Asteroid mining is the venture-scale opportunity behind this effort, and the reason we are solving these problems in the first place. But the underlying capabilities required to make mining possible – to identify viable targets, operate the spacecraft with limited communications from Earth, rendezvous with small or poorly characterized bodies, land and extract material, process it, and return it to Earth – can generate value much earlier across planetary defense, science, and national security.

Engineered for repeatability, future missions using our platform will cost less than $10 million, inclusive of launch. This cost has never been reached before by any entity, public or private. Lower cost missions fundamentally change what is possible. Mission frequency increases, and with it, the number of private entities that can answer scientific questions, fly commercial payloads, or explore the Solar System. Governments can fly more science. New markets can emerge.

That is the philosophy behind DeepSpace: the future of deep space belongs to whoever can learn the fastest. By lowering costs, we’re creating more shots on goal, and more opportunities to win.

The answer to this problem must look different from traditional interplanetary missions. Our spacecraft is engineered to be inexpensive enough that we can afford to be wrong, learn lessons in the real flight environment, and try again. DeepSpace-2 is where this mission begins.  

DeepSpace-2

This year, DeepSpace-2 will launch on a Falcon 9, perform a translunar injection, and follow the path the Apollo astronauts first traveled beyond Earth. It will eventually depart Earth’s gravity well entirely. Nine months later, it will rendezvous with a metal asteroid and attempt to land on its surface.

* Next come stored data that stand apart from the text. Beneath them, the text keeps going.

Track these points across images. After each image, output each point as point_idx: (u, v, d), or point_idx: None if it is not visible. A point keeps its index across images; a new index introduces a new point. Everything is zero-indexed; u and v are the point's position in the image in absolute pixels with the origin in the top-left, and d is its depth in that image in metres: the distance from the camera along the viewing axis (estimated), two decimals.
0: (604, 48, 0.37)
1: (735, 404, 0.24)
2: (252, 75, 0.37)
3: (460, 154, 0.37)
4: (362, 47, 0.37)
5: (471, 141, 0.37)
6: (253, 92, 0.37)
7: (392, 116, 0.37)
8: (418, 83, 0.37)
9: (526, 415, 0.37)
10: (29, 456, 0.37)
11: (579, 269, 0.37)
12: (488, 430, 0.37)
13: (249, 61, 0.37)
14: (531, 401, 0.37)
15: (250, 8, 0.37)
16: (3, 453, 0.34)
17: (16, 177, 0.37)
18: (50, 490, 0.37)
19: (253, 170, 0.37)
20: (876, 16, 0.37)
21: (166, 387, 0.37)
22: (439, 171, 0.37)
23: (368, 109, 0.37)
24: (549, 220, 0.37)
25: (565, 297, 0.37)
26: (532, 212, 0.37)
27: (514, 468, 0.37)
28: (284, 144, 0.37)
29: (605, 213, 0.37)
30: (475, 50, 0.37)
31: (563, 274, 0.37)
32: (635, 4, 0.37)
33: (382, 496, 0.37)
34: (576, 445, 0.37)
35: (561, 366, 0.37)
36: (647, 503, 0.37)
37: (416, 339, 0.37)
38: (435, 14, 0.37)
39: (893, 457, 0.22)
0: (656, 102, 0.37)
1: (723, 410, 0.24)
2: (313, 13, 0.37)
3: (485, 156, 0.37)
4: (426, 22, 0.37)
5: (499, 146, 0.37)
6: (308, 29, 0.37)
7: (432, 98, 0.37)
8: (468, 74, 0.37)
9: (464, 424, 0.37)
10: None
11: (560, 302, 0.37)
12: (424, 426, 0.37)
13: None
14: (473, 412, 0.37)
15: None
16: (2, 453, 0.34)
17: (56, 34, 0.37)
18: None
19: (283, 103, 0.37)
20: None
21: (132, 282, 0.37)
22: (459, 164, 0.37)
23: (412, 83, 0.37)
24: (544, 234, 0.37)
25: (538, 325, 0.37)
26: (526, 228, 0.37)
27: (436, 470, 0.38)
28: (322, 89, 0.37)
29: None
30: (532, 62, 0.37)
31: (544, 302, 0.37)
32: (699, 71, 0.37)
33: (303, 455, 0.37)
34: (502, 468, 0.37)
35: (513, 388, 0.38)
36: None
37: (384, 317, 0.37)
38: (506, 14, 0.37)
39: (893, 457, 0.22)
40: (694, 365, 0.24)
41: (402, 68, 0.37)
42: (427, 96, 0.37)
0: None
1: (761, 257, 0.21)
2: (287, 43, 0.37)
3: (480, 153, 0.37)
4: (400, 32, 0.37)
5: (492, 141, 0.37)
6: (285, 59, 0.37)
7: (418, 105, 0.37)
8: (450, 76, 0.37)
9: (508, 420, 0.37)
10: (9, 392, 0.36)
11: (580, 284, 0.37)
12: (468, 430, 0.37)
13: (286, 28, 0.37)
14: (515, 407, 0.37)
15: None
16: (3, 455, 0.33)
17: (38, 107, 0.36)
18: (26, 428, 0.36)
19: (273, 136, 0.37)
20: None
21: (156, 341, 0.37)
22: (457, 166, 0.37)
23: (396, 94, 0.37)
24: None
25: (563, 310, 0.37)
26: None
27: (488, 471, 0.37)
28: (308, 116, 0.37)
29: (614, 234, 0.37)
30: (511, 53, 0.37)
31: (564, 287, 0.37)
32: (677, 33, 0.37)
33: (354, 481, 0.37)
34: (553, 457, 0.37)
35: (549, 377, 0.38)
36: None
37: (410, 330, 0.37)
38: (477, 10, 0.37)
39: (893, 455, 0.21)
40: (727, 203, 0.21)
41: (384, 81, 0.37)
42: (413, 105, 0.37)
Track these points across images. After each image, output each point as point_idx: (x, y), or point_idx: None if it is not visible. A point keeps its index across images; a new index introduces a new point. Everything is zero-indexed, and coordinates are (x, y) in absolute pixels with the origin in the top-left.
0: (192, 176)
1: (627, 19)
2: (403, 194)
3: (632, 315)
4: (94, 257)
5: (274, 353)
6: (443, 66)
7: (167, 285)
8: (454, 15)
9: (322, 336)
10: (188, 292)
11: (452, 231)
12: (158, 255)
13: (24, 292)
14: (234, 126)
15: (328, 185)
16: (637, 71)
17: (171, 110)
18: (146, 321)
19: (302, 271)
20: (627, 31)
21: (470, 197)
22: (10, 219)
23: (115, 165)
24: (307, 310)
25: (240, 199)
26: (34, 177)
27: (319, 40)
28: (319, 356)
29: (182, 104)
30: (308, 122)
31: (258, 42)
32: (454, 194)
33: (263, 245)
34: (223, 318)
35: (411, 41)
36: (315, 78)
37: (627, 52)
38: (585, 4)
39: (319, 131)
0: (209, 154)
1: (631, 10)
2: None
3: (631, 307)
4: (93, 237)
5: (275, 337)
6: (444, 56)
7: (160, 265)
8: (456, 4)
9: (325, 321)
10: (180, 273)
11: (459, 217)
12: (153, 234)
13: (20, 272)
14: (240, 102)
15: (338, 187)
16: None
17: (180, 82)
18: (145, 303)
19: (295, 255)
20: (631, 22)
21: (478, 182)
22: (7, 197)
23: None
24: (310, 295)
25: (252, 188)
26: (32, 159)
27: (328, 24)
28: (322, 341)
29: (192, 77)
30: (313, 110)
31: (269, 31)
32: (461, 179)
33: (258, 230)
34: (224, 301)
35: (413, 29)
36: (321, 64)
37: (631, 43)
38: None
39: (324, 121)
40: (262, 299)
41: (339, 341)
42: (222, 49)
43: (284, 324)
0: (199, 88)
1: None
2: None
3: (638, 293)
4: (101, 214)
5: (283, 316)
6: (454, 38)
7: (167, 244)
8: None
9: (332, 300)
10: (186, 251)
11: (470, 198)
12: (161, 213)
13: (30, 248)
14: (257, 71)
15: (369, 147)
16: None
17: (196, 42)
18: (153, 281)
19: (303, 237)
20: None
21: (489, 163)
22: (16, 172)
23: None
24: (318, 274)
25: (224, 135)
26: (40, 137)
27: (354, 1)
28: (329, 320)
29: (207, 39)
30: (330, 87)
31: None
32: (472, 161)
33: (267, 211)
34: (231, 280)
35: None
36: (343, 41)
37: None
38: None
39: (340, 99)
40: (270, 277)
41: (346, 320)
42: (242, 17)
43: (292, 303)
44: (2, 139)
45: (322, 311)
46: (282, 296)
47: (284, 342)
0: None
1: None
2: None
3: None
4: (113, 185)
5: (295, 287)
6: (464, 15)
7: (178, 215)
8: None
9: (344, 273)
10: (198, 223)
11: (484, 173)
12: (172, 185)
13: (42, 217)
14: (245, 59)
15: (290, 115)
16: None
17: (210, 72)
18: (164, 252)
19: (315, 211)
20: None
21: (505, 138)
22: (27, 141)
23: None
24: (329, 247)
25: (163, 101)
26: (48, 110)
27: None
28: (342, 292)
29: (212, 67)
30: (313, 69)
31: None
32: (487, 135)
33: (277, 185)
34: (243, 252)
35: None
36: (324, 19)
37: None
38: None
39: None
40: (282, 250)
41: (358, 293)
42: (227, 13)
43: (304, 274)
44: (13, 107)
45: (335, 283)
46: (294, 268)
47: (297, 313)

Onboard, a panchromatic high-resolution camera will capture images of the body’s shape and structure, and provide the first clues to its mineral composition.

We are at the very beginning of our extension beyond Earth orbit. The next era of humanity’s presence in deep space will be marked by more: more missions, more destinations, more organizations participating in scientific discovery and deep space industry. The transition will not happen overnight. We understand well that deep space is unforgiving. But the first step to any new market is access, and we are opening that with our spacecraft bus. 

Reusable rockets transformed low Earth orbit into a bustling site for industry. We believe low-cost interplanetary spacecraft will do the same for deep space. 

The long-term future for planetary defense, scientific exploration, national security beyond Earth orbit, and asteroid mining depends on this capability: being able to reach and operate around small bodies repeatedly and affordably. 

This is the future AstroForge is building.